David Miller Sept. 25, 2012, 5:08 p.m. UTC | #1
From: Guennadi Liakhovetski <g.liakhovetski@gmx.de>
Date: Tue, 25 Sep 2012 12:38:59 +0200 (CEST)

> I'm not sure, whether this is the correct fix, i.e., whether this function 
> is guaranteed to be called on a resumed device, but at least this fixes 
> this specific issue in 3.6-rc7, but leaves another BUG open:

Someone added the runtime PM calls for a reason.
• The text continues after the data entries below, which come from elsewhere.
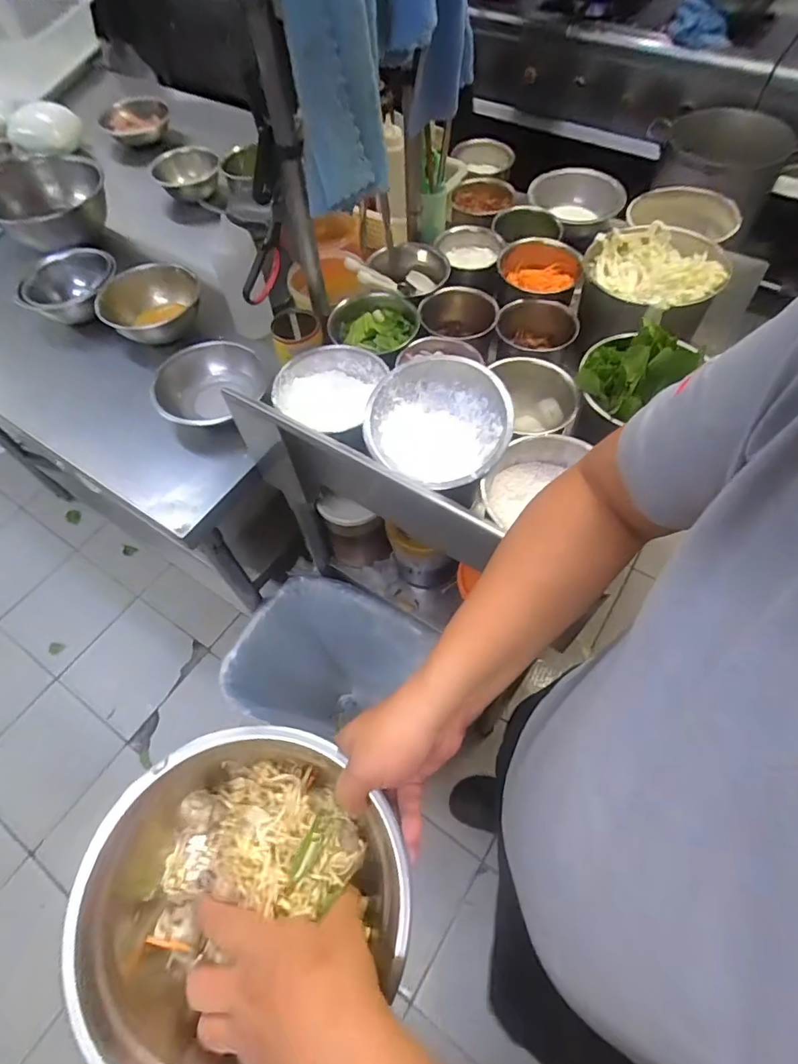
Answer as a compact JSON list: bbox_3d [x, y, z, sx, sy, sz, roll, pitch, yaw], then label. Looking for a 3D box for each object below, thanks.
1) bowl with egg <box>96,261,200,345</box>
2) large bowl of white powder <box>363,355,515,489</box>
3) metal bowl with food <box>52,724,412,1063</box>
[{"bbox_3d":[-0.426,-0.394,0.872,0.151,0.065,0.144,-1,60,2],"label":"bowl with egg"},{"bbox_3d":[0.047,-0.124,0.618,0.167,0.076,0.159,-1,60,2],"label":"large bowl of white powder"},{"bbox_3d":[-0.118,0.272,0.378,0.227,0.089,0.208,-1,60,2],"label":"metal bowl with food"}]

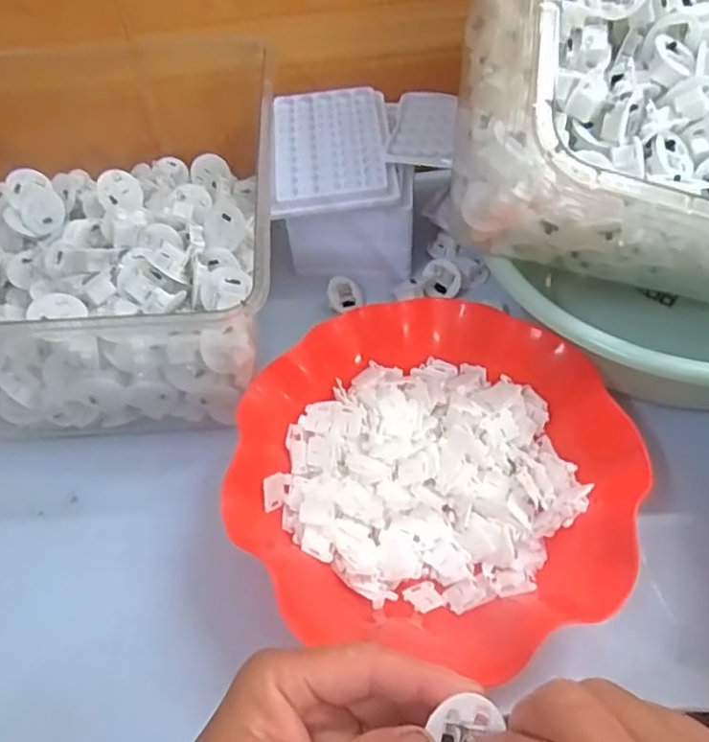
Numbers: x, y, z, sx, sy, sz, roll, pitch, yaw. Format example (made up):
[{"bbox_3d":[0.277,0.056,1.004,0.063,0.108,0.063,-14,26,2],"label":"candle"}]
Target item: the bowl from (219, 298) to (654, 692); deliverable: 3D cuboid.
[{"bbox_3d":[0.048,0.060,0.378,0.221,0.062,0.206,-2,54,3],"label":"bowl"}]

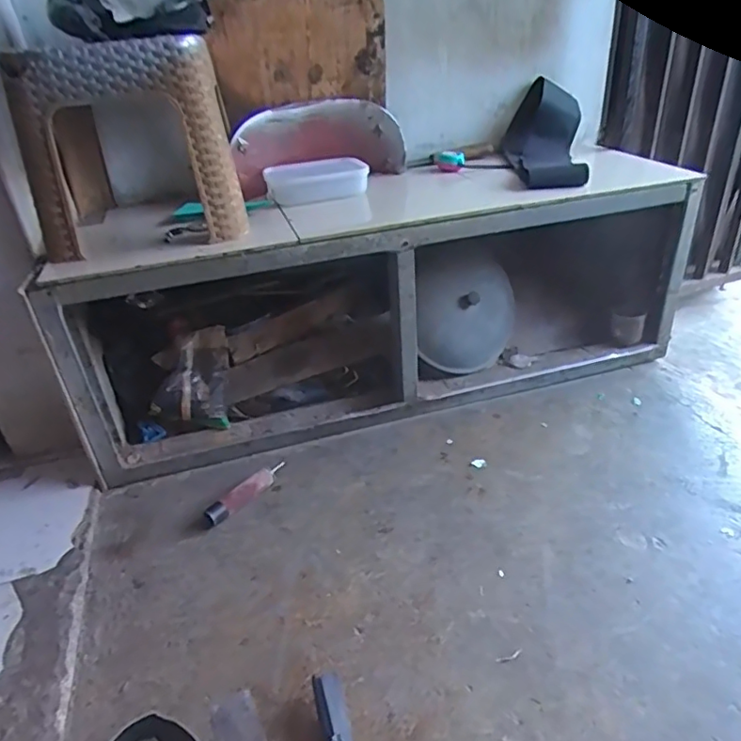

I cannot seriously consider your change until you are able to adequately
consider that aspect.
--
To unsubscribe from this list: send the line "unsubscribe netdev" in
the body of a message to majordomo@vger.kernel.org
More majordomo info at  http://vger.kernel.org/majordomo-info.html
Guennadi Liakhovetski Sept. 25, 2012, 5:27 p.m. UTC | #2
Hi David

On Tue, 25 Sep 2012, David Miller wrote:

> From: Guennadi Liakhovetski <g.liakhovetski@gmx.de>
> Date: Tue, 25 Sep 2012 12:38:59 +0200 (CEST)
> 
> > I'm not sure, whether this is the correct fix, i.e., whether this function 
> > is guaranteed to be called on a resumed device, but at least this fixes 
> > this specific issue in 3.6-rc7, but leaves another BUG open:
> 
> Someone added the runtime PM calls for a reason.

Sure they did.

> I cannot seriously consider your change until you are able to adequately
> consider that aspect.

I did too - as adequately as I could:-) My understanding is the following: 
assuming the networking stack is right, calling .ndo_get_stats() under a 
lock, I see 2 possibilities: (1) the method is only called during a 
running IO, i.e. the hardware cannot possibly be runtime-suspended at that 
time, so, no need to resume it; (2) the method can be called at any time, 
also when the hardware is suspended, then no IO shall be perdormed there, 
because it might involve having to wait for hardware to wake up from 
suspend. My patch fixes the former case, in the latter case statistics has 
to be collected outside of that method and inside it it only has to be 
atomically returned. This is a bigger change, if this indeed is the case, 
of course, my patch is wrong and an alternative, likely, more complex 
solution has to be found.

Thanks
Guennadi
---
Guennadi Liakhovetski, Ph.D.
Freelance Open-Source Software Developer
http://www.open-technology.de/
--
To unsubscribe from this list: send the line "unsubscribe netdev" in
the body of a message to majordomo@vger.kernel.org
More majordomo info at  http://vger.kernel.org/majordomo-info.html
diff mbox

Patch

diff --git a/drivers/net/ethernet/renesas/sh_eth.c b/drivers/net/ethernet/renesas/sh_eth.c
index bad8f2e..512c7cb 100644
--- a/drivers/net/ethernet/renesas/sh_eth.c
+++ b/drivers/net/ethernet/renesas/sh_eth.c
@@ -1809,8 +1809,6 @@  static struct net_device_stats *sh_eth_get_stats(struct net_device *ndev)
 {
 	struct sh_eth_private *mdp = netdev_priv(ndev);
 
-	pm_runtime_get_sync(&mdp->pdev->dev);
-
 	ndev->stats.tx_dropped += sh_eth_read(ndev, TROCR);
 	sh_eth_write(ndev, 0, TROCR);	/* (write clear) */
 	ndev->stats.collisions += sh_eth_read(ndev, CDCR);
@@ -1826,7 +1824,6 @@  static struct net_device_stats *sh_eth_get_stats(struct net_device *ndev)
 		ndev->stats.tx_carrier_errors += sh_eth_read(ndev, CNDCR);
 		sh_eth_write(ndev, 0, CNDCR);	/* (write clear) */
 	}
-	pm_runtime_put_sync(&mdp->pdev->dev);
 
 	return &ndev->stats;
 }